To streamline the new reporting initiative, FinCEN has instructed financial institutions to use the key term “FINANCIALINTEGRITY-2026-A002” in their SAR filings to specifically flag activity related to the advisory. This will allow federal authorities to more easily aggregate and analyze data on these schemes. While the directive increases pressure on banks, it stops short of a more aggressive measure that some in the financial industry had anticipated: a mandate to collect citizenship or immigration status information from all customers. As banks do not currently gather this data, the advisory instead focuses on transactional behavior as the basis for suspicion.

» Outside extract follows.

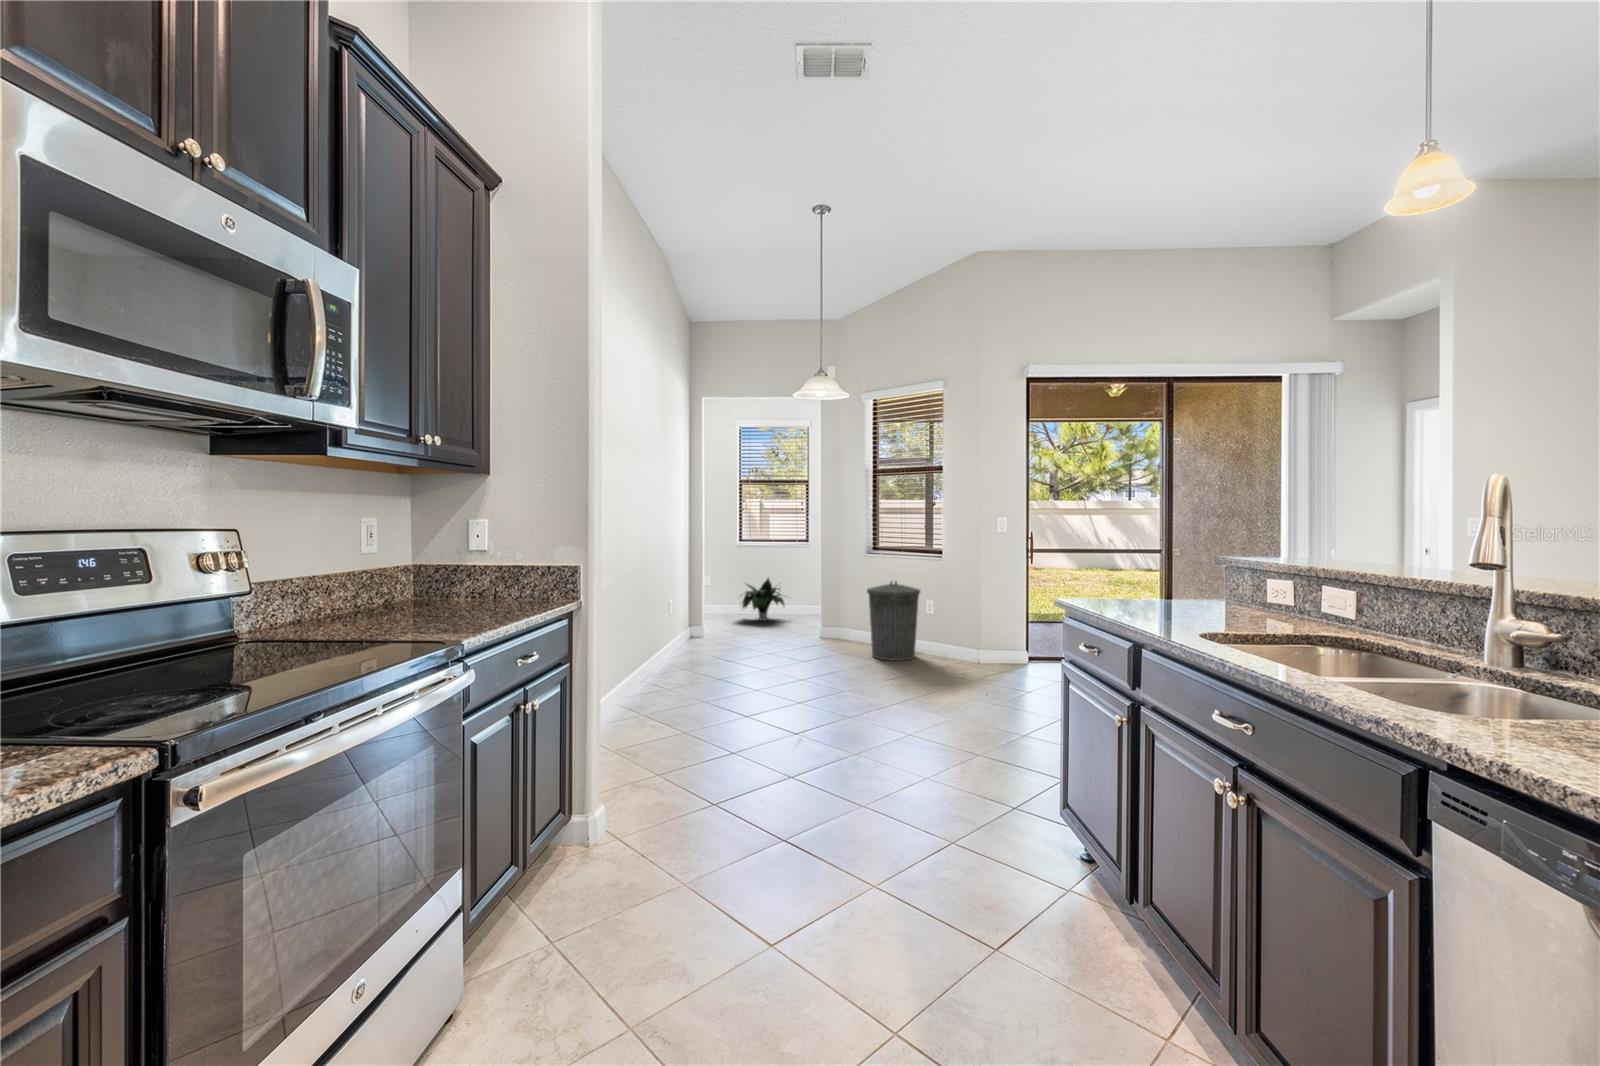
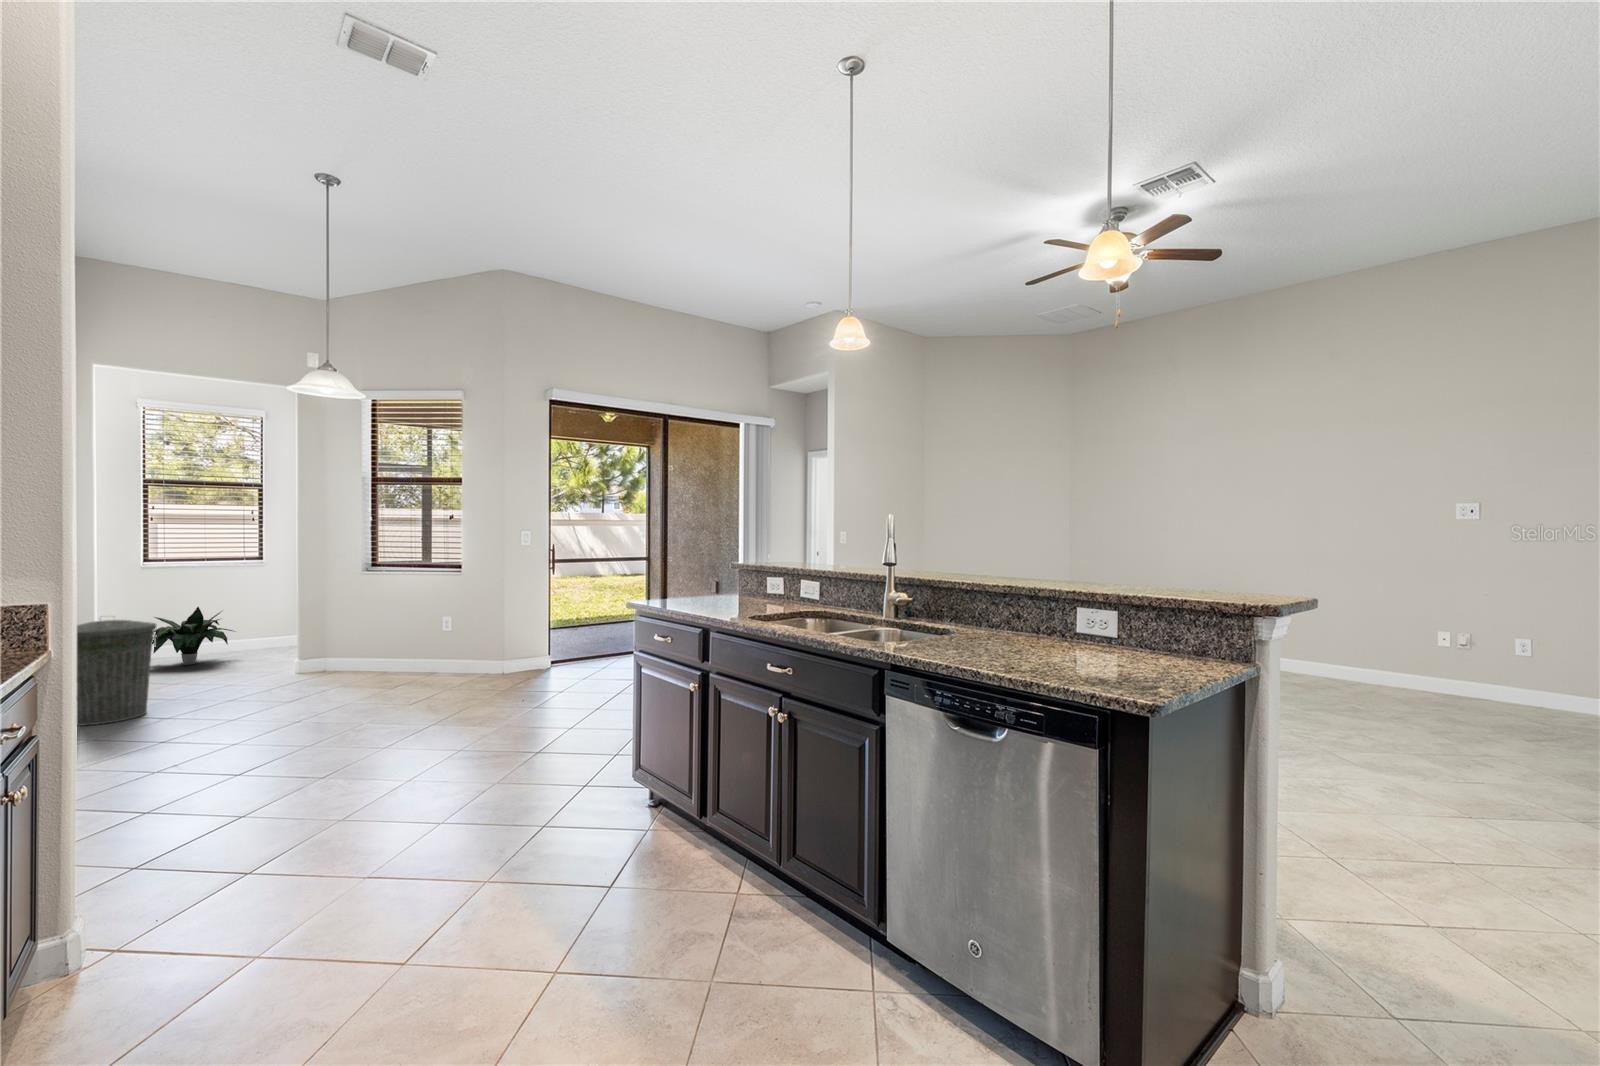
trash can: present [867,581,920,661] -> present [77,619,156,726]

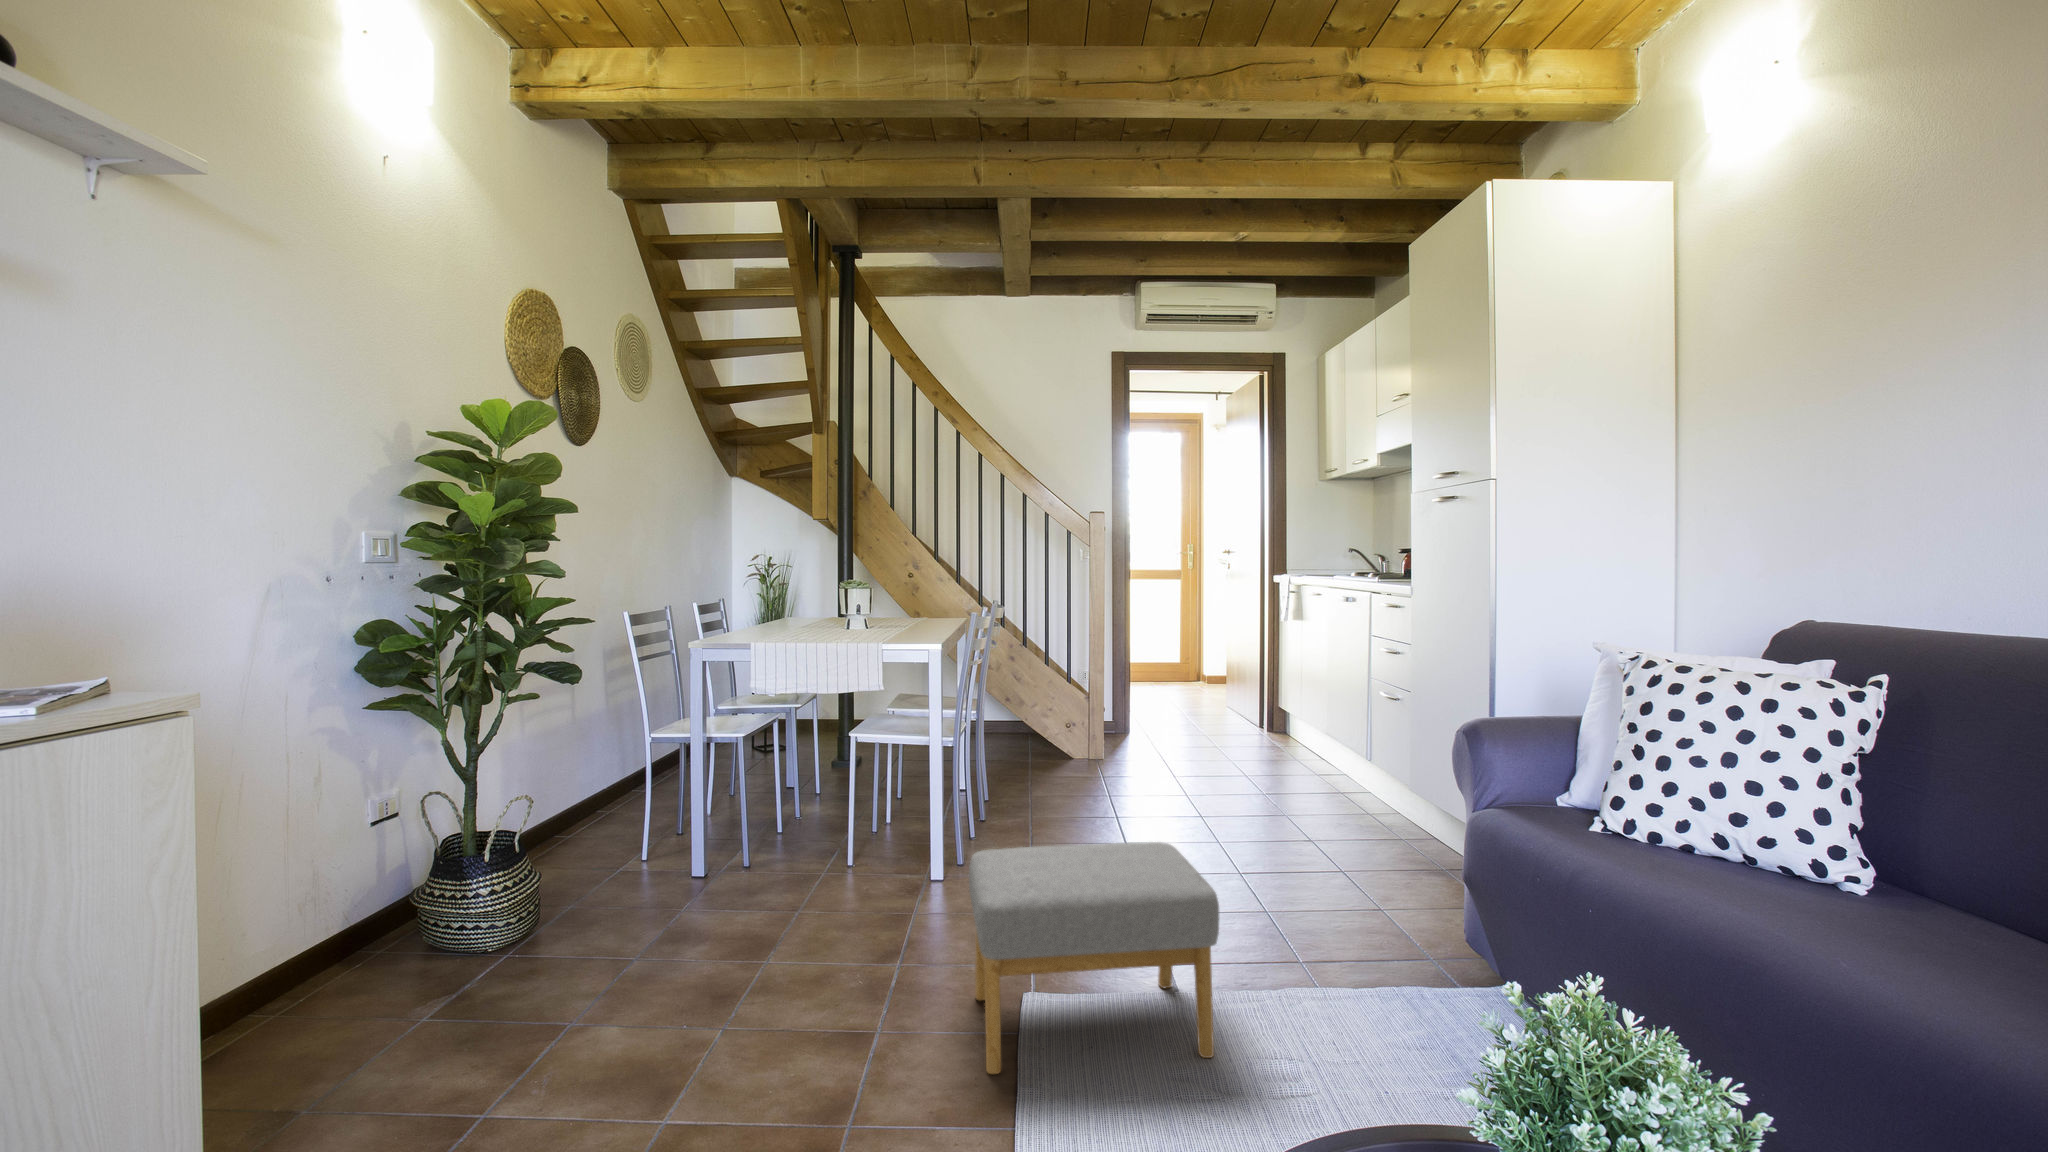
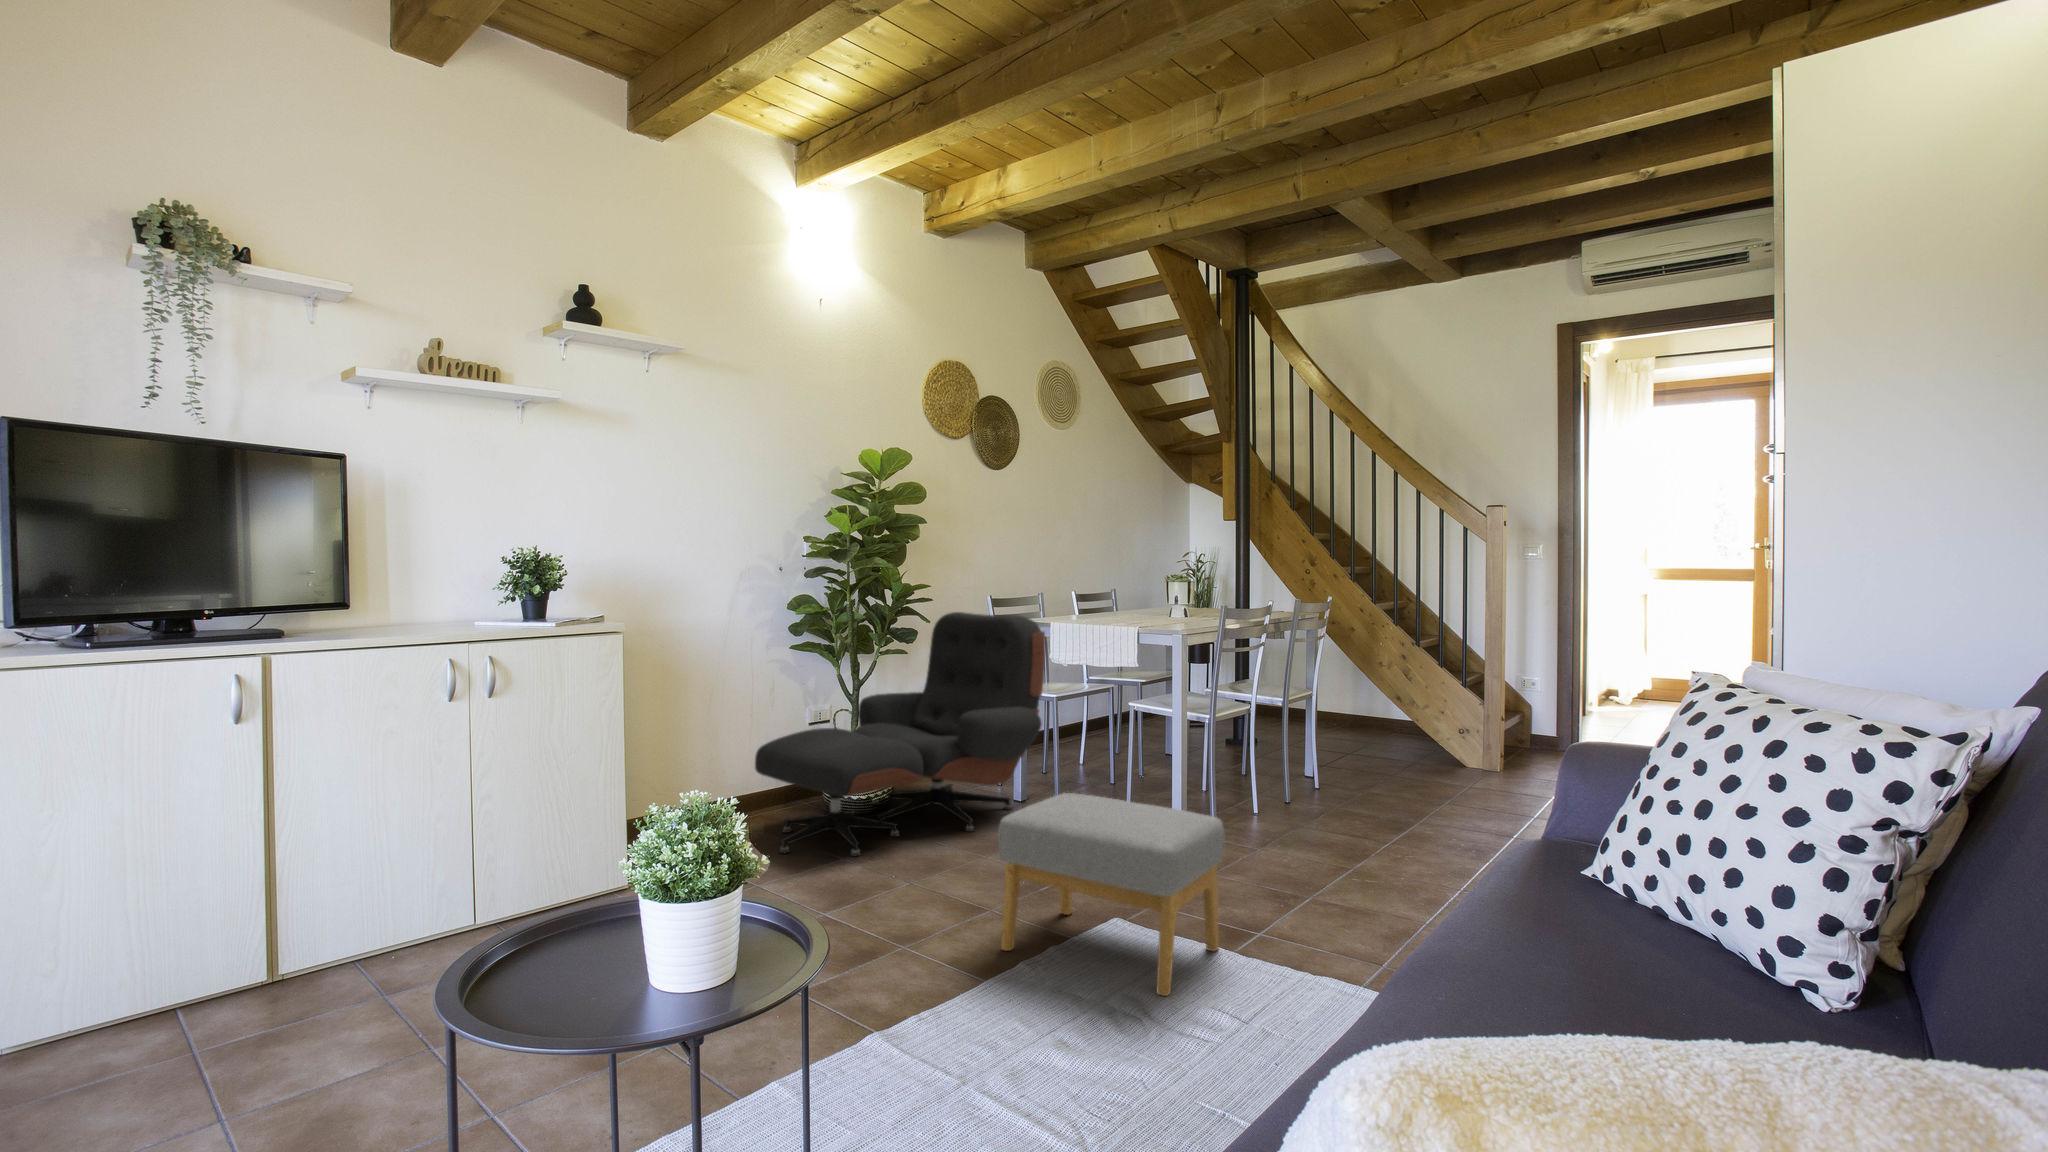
lounge chair: none [356,634,768,1053] -> present [755,612,1045,857]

Moving forward, businesses in labor-intensive industries should prepare for heightened scrutiny from their financial partners regarding payroll processing and payments to third-party contractors. Banks will be updating their anti-money laundering and fraud detection systems to incorporate the new red flags, likely resulting in more frequent inquiries about transaction patterns. The long-term impact of the advisory will hinge on the consistency of bank reporting and the enforcement capacity of federal agencies to act on the information received.